(Text block):

BEGIN

Dora Yu (余慈度 (Yú Cídù); 1873–1931) was a prominent Chinese evangelist in China in the first part of 20th century.

== Biography ==
Yu’s father was an army surgeon who later trained as a pastor of the American Presbyterian Church; her parents died when she was 17 years old.

Yu was trained in western medicine in Suzhou, which she practiced briefly. She also took her medical training for work in evangelism. As a Bible woman, Yu and Josephine Campbell in 1897 became the first two female medical missionaries from the Southern Methodist Church to do work in Korea.

After working in Korea for six years, Yu returned to China and became a well-known revivalist preacher. She was invited to preach in many parts of China and, in 1927, spoke at the Keswick Convention in northern England. Her preaching was said to have had a great impact on many Chinese, who devoted their lives to Christian work. For instance, in a 1920 revival meeting in Church of Heavenly Peace, Fuzhou, Yu influenced a woman by the name of Lin Heping (Peace Lin) to have a conversion experience and, a few months later, also Lin's son, Watchman Nee, both of whom would become well-known revivalists themselves. Yu also influenced Nee’s assistant Witness Lee, who went on to established the local churches group.

==Family==
Yu was engaged to be married, but decided to break the engagement and remained single; she had one sister.

== Writings ==
- Yu, Dora. God's Dealings with Dora Yü, a Chinese messenger of the Cross. London: Morgan and Scott, 1928.

END

(Figure understanding tasks):
BEGIN

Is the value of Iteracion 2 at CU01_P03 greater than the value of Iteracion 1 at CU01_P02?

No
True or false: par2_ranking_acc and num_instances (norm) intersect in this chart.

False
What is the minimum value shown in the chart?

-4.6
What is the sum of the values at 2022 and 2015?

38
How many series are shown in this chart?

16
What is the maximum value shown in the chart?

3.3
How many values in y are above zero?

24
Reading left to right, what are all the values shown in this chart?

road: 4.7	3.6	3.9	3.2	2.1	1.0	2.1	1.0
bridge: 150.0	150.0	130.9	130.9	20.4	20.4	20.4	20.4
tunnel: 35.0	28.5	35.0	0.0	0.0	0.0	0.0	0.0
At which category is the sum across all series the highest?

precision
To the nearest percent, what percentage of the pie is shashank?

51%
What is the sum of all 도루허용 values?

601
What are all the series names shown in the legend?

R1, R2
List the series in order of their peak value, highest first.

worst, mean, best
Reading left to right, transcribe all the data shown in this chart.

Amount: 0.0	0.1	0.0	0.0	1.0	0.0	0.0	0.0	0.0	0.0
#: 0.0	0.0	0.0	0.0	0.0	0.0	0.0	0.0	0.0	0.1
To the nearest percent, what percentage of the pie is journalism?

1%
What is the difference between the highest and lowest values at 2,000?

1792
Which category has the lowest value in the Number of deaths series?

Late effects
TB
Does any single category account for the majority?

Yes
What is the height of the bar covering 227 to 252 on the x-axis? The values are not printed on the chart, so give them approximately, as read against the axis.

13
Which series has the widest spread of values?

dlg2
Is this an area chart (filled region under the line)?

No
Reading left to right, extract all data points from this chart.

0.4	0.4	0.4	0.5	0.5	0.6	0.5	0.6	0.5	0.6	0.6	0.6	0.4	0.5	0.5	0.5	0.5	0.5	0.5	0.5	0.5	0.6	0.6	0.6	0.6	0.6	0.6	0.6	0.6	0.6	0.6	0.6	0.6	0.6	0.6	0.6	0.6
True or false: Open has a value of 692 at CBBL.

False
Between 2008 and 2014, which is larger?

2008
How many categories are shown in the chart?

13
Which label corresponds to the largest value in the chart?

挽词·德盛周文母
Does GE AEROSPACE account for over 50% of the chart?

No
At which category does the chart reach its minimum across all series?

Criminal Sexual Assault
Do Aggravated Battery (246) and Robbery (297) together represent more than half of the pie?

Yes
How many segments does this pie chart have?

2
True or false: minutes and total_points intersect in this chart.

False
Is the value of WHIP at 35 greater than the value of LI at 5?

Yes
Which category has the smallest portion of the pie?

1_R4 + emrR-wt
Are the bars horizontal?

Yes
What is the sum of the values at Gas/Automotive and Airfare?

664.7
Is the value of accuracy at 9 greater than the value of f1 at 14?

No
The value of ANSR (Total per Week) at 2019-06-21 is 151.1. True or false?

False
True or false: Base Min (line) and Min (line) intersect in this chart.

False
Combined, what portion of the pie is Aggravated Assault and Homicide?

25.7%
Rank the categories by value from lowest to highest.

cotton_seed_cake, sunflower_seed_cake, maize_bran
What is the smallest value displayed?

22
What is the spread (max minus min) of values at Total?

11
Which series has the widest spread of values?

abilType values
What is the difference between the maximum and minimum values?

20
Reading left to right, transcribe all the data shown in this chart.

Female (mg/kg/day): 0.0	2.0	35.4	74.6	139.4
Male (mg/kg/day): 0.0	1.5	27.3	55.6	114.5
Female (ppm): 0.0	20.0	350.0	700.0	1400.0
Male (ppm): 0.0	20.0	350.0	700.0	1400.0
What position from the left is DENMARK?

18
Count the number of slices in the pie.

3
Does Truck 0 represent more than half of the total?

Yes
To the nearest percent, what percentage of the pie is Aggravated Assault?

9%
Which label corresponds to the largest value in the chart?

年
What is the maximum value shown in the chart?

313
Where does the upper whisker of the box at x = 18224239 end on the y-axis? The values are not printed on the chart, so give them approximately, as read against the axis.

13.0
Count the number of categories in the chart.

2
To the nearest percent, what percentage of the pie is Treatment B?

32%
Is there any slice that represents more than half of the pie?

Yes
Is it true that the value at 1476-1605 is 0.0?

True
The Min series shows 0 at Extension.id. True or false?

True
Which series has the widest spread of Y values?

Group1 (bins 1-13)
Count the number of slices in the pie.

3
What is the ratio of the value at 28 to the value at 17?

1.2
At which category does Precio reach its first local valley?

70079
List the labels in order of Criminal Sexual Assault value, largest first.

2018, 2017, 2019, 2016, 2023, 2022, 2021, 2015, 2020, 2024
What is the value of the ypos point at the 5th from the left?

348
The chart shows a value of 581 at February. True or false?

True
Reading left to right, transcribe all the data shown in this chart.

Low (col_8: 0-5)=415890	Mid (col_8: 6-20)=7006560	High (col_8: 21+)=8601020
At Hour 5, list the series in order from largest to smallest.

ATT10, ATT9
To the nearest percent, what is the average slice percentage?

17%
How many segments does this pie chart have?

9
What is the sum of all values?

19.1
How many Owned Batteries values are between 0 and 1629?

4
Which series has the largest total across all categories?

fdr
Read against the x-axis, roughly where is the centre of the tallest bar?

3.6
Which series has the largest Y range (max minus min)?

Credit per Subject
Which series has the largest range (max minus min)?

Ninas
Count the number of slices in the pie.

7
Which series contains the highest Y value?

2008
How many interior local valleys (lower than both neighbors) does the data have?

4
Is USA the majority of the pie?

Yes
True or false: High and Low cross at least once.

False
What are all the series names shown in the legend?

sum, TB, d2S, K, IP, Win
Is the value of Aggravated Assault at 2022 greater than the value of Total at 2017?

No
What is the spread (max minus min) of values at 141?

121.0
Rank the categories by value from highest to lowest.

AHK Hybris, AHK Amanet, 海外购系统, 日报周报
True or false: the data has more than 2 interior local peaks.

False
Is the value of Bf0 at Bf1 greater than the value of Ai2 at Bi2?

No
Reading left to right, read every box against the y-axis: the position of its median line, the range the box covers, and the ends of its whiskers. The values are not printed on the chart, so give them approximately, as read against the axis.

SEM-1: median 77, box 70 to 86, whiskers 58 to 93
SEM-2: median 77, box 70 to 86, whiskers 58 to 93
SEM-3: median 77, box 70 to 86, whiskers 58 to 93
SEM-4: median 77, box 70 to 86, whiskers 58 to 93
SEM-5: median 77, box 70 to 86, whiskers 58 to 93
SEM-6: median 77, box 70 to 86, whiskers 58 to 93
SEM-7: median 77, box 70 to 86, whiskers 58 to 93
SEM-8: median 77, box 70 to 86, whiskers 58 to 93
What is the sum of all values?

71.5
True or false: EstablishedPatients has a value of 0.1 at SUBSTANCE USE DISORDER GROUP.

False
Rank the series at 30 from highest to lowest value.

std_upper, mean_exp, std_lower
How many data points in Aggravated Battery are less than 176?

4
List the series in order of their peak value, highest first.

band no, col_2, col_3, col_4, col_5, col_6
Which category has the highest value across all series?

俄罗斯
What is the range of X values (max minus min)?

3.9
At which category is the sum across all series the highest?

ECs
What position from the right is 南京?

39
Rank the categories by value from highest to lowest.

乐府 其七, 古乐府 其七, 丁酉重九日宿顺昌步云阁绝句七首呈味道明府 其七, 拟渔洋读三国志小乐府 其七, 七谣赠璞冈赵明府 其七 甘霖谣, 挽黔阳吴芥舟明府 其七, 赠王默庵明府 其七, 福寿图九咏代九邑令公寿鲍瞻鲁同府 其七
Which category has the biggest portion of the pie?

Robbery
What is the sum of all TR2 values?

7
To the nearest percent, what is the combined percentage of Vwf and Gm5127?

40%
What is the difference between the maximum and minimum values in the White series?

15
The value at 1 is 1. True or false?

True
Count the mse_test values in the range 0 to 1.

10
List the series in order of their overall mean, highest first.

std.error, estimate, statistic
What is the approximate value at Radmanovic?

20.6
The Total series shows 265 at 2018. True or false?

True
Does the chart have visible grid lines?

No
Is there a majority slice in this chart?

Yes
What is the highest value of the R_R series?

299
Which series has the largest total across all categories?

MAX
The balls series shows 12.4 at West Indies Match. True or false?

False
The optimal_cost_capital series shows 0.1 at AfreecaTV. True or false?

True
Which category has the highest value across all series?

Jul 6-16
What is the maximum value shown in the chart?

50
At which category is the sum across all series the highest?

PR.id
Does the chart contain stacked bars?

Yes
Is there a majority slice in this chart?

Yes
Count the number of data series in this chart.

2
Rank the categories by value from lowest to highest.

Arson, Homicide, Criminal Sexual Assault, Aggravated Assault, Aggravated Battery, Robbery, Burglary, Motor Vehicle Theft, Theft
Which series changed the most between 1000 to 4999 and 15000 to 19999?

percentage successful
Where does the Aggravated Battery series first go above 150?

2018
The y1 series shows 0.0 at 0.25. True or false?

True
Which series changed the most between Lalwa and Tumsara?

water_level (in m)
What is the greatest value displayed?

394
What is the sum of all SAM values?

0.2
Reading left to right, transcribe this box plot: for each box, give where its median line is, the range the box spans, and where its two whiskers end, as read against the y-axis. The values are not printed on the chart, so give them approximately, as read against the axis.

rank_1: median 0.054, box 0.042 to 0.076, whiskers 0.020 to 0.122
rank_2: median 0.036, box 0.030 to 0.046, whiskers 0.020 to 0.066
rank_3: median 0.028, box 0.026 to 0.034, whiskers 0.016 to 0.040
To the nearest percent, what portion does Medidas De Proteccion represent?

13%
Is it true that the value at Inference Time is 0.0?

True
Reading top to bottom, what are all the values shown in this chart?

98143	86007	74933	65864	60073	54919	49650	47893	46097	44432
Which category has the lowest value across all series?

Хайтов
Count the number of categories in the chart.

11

END

(Task list):
[1] According to the Dora Yu text, in what year did Yu speak at the Keswick Convention in northern England?
[2] Duplicate the passage of the Dora Yu text that begins at the words "Dora Yu (余慈度" and stops after "work in Korea.".
Rely only on the Dora Yu text for what comes next.

(Results in order):
[1] 1927

[2]
Dora Yu (余慈度 (Yú Cídù); 1873–1931) was a prominent Chinese evangelist in China in the first part of 20th century.

== Biography ==
Yu’s father was an army surgeon who later trained as a pastor of the American Presbyterian Church; her parents died when she was 17 years old.

Yu was trained in western medicine in Suzhou, which she practiced briefly. She also took her medical training for work in evangelism. As a Bible woman, Yu and Josephine Campbell in 1897 became the first two female medical missionaries from the Southern Methodist Church to do work in Korea.